Visão Federal - O que tem de bom?
Rev. Marcelo Lemos
Ultimamente tenho lido o quanto posso sobre Visão Federal, uma escola de teologia dentro do presbiterianismo americano, na qual figuram grandes nomes como, por exemplo, Douglas Wilson. Wilson, recentemente, teve uma obra sua publicada pela Editora CLIRE - "Futuros Homens". Confesso que, para mim foi uma surpresa Os Puritanos terem publicado algo de Douglas Wilson, uma vez que, em linhas gerais, o puritanismo no Brasil é essencialmente contrário a algumas coisas bem peculiares a Visão Federal, como o apego a liturgia. Certamente essa publicação será um grande serviço ao Reino de Deus em nosso País. Compre o livro AQUI. De fato, o Projeto os Puritanos, que tem parceria com o CLIRE, entrou em contato com o blog Olhar Reformado para esclarecer que não apoia tal publicação. Veja nos comentários no fim da página.

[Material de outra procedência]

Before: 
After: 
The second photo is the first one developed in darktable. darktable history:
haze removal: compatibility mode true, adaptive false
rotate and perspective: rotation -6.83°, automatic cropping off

Alguns me questionam se a VF não representa algum risco para a fé cristã, do ponto de vista reformado. Essa, confesso, é uma pergunta que ainda não estou pronto para responder, contudo, posso relatar aqui o que tenho visto de bom nessa escola. Mas devo colocar alguns dados que preocupam muita gente. Primeiro, o fato de que praticamente todos os ramos presbiterianos nos EUA rejeitaram formalmente a Visão Federal. Atualmente Douglas Wilson lidera (com outros) uma "denominação" nova, de nome Communion of Reformed Evangelical Churches, que tem se transformado em refúgio para aqueles que foram despedidos ou se desligaram de outras entidades presbiterianas. Se isso parece ruim, vale lembrar que também os teonomistas tem recebido críticas semelhantes da grande 'nata' presbiteriana nos EUA, e muitos críticos da Visão Federal costumam incluir essas duas correntes nos mesmos desagravos.

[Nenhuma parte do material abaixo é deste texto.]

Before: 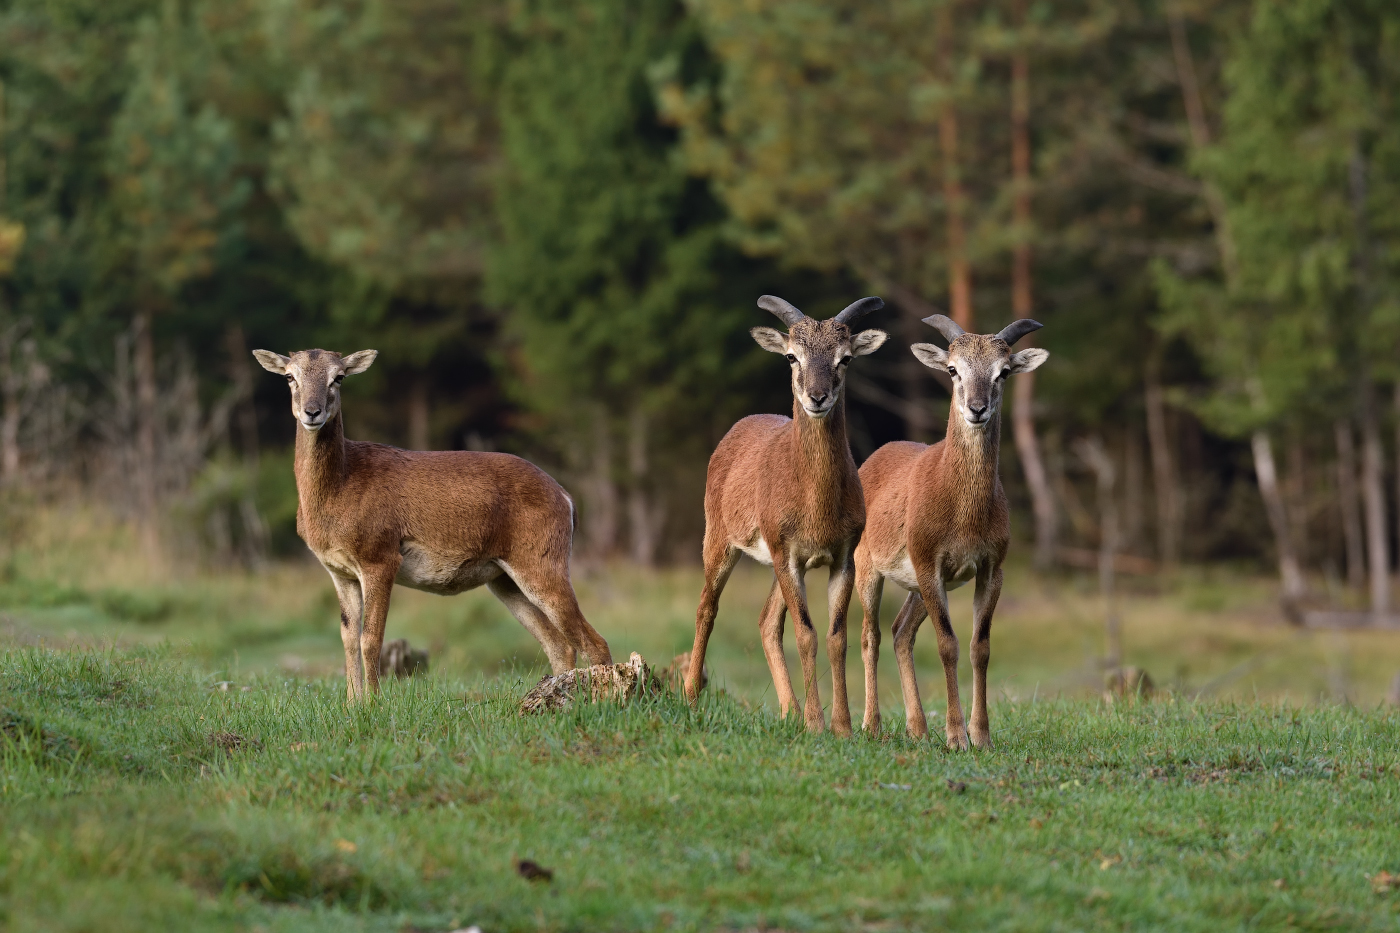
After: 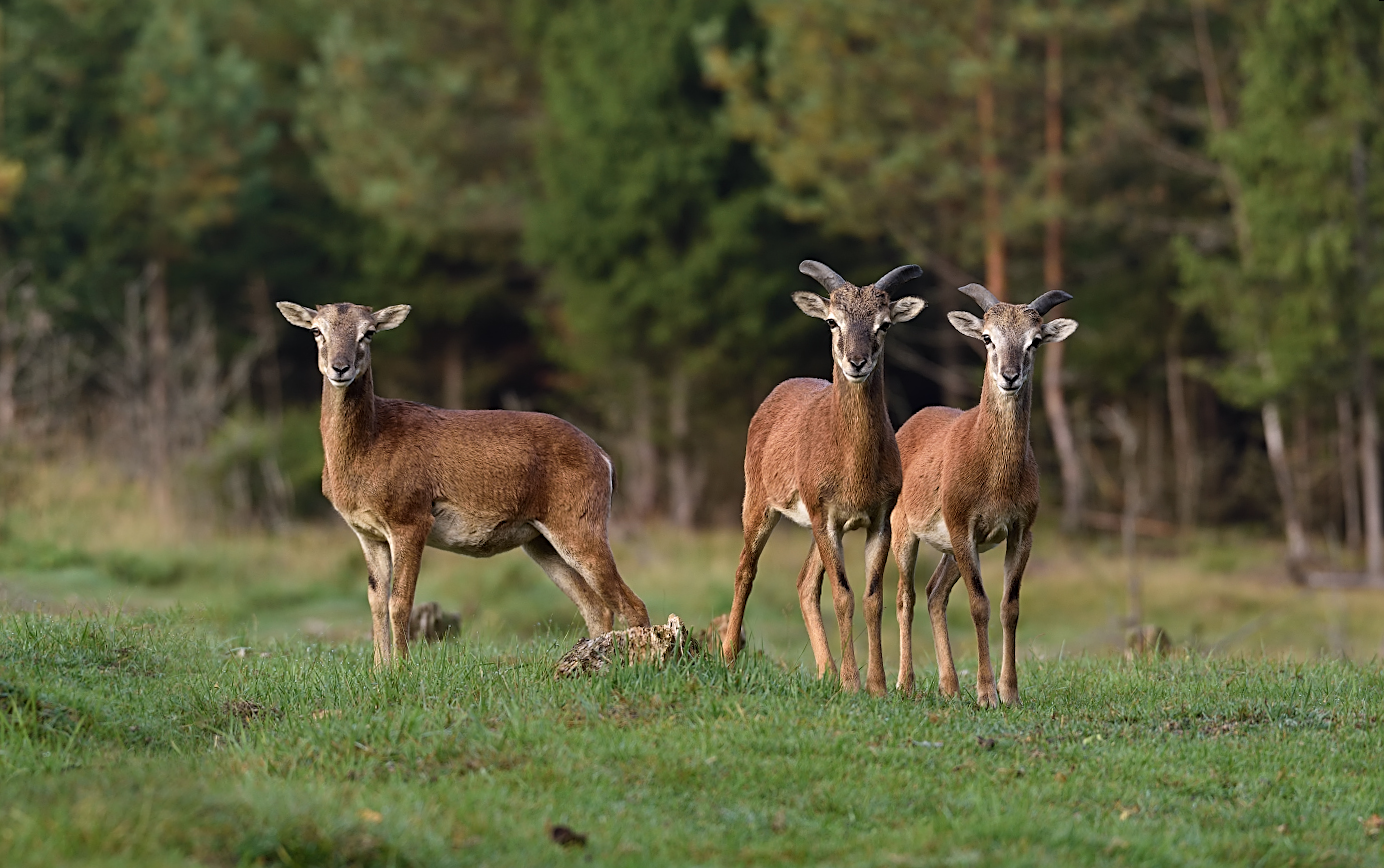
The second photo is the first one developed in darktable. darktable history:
sharpen: on, module defaults
white balance: emerald 1
rotate and perspective: rotation 0.679°, lens shift (horizontal) 0.136, crop left 0.009, crop right 0.991, crop top 0.078, crop bottom 0.95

Em segundo lugar acho justo e honesto indicar um artigo publicado no excelente portal Monergismo, no qual encontramos severas criticas a Visão Federal, especialmente a acusação de que a mesma ameaçaria a doutrina da Justificação Pela Fé - leia aqui.
Contudo, o que tenho visto até agora na Visão Federal tem me agradado bastante, e creio que as enfases presentes em sua mensagem tem um grande potencial para beneficiar a Igreja em vários aspectos. Ainda que se descubra erros nessa teologia, devo dizer que nenhuma teologia é infalível ou inspirada, e que mesmo em alguém cuja teologia encontramos deslizes é possível encontrar tesouros teológicos maravilhosos. Então, vamos às minhas observações iniciais sobre o que tenho encontrado de bom na Visão Federal.

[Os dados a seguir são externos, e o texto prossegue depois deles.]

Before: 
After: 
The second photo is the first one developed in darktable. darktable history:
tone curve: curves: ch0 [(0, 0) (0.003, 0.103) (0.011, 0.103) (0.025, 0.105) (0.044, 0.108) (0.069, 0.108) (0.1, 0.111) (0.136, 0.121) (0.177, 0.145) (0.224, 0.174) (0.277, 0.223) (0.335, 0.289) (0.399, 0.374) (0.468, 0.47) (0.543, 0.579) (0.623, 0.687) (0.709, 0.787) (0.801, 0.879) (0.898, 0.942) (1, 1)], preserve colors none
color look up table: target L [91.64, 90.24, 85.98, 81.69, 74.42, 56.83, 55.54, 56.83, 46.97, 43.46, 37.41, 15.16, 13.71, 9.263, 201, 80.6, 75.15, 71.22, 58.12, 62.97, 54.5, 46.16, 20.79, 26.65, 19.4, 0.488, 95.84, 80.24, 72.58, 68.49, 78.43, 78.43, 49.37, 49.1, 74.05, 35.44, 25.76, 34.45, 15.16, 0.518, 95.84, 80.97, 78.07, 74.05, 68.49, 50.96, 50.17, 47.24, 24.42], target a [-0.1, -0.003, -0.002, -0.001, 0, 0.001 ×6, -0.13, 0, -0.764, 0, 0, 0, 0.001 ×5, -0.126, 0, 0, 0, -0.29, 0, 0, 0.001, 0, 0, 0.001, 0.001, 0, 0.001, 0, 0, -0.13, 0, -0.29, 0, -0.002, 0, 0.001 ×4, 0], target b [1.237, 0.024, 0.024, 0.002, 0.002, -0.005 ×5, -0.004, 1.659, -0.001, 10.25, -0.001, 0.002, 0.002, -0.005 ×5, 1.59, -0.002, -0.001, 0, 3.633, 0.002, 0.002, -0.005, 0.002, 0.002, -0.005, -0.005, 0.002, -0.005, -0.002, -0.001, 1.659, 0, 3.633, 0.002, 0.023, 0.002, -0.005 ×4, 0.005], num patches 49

1) Visão Federal tolera divergências. Ainda que eles tenham escrito uma confissão de fé comum, o fato é que, em diversos assuntos convivem com a diferença, inclusive sobre o maior ou menor apego a liturgia. Isso é muito agradável para nós, anglicanos. Como eles nós temos uma Confissão de Fé em comum, os 39 Artigos da Religião, e no entanto, convivemos pacificamente com as diferenças, desde que tais diferenças não ameacem os fundamentos da fé.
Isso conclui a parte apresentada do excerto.